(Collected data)
#####
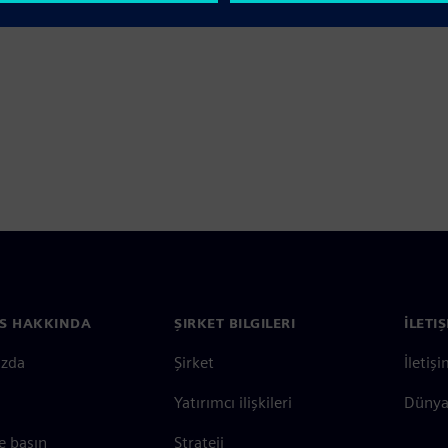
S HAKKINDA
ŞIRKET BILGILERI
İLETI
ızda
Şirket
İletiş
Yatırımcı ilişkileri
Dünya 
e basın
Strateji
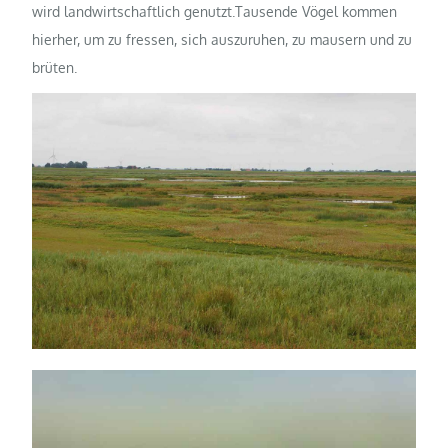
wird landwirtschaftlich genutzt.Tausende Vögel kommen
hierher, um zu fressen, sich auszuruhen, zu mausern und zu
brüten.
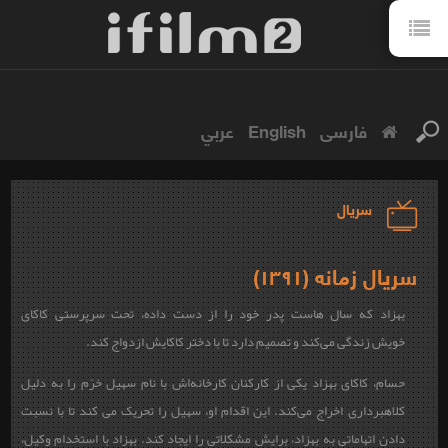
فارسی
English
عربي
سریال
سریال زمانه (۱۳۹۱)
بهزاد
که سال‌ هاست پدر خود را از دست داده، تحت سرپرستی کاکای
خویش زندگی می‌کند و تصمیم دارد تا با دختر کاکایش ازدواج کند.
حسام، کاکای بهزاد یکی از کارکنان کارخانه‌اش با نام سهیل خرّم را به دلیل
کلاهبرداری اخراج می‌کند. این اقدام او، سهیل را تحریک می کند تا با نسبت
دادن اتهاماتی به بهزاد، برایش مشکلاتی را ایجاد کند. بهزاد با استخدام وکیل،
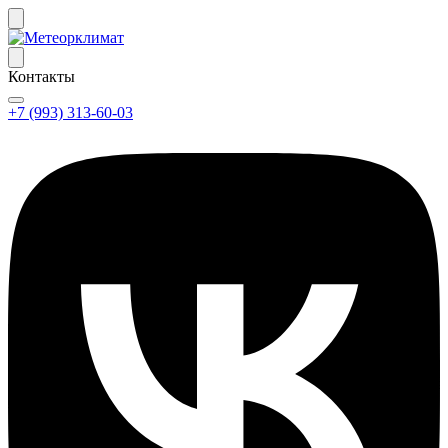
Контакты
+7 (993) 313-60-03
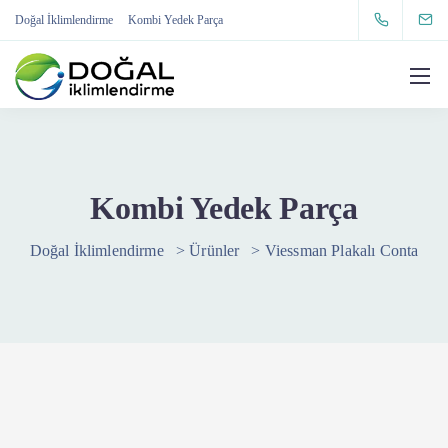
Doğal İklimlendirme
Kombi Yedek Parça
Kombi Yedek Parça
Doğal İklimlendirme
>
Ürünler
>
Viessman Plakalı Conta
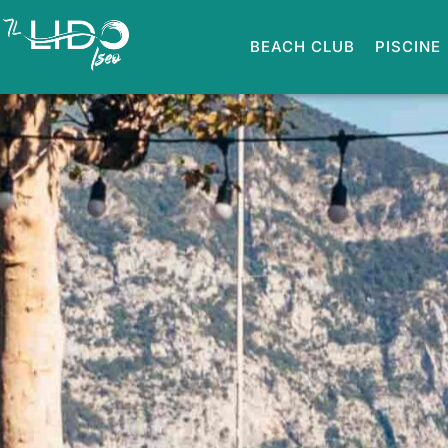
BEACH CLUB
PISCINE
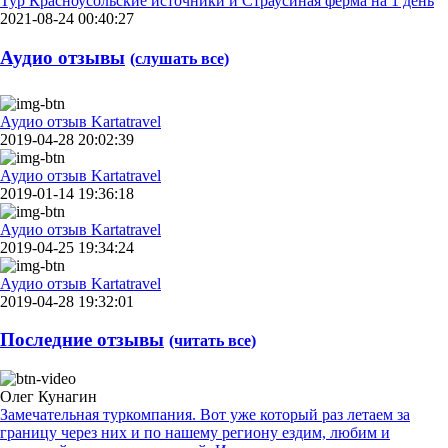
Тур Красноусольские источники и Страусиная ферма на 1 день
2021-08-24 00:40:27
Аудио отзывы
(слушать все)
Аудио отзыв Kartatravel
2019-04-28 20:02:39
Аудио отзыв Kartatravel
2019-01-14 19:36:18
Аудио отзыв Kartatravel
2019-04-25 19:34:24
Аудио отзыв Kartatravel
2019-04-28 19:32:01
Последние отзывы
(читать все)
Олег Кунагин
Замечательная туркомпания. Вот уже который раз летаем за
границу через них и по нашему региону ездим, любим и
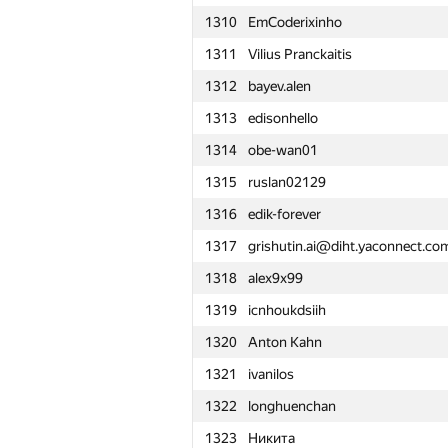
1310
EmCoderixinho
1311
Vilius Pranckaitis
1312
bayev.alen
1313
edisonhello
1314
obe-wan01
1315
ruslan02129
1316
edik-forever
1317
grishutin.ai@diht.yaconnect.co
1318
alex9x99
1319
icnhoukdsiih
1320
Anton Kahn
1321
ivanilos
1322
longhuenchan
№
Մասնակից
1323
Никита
#####
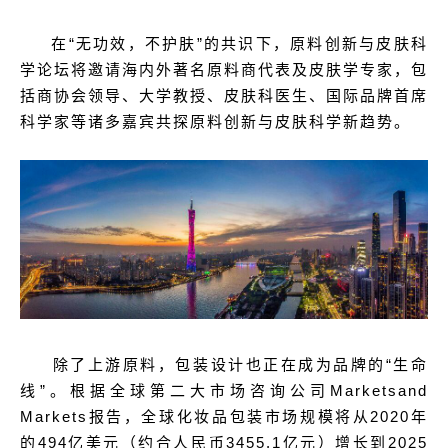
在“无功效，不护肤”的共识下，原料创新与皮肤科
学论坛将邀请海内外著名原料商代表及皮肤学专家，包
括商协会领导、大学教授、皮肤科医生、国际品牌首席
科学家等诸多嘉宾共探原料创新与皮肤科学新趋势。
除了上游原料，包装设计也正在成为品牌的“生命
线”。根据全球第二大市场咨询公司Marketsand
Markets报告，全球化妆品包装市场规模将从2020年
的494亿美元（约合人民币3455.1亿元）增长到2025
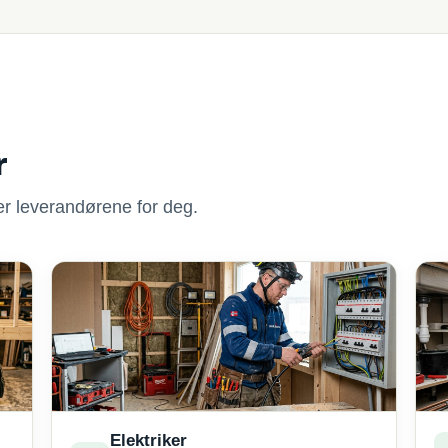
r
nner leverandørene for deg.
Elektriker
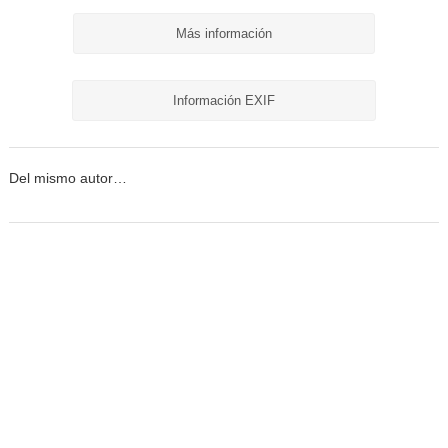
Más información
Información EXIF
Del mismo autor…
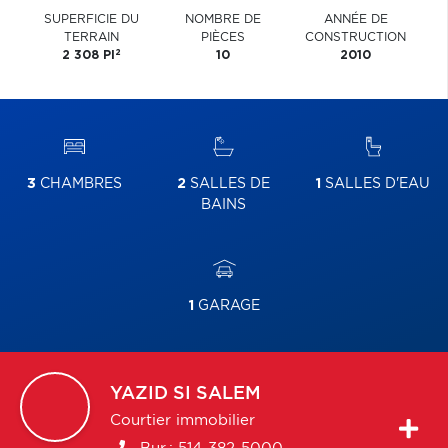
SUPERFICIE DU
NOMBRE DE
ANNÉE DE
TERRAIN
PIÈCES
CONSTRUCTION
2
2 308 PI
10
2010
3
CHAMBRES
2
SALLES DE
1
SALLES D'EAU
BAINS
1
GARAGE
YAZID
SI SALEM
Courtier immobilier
#####
Task item
Copy the lines of the data running from the line containing "SUPERFICIE DU" through the line containing "Courtier immobilier", inclusive, reproducing each one without change.

Answer to this task
SUPERFICIE DU
NOMBRE DE
ANNÉE DE
TERRAIN
PIÈCES
CONSTRUCTION
2
2 308 PI
10
2010
3
CHAMBRES
2
SALLES DE
1
SALLES D'EAU
BAINS
1
GARAGE
YAZID
SI SALEM
Courtier immobilier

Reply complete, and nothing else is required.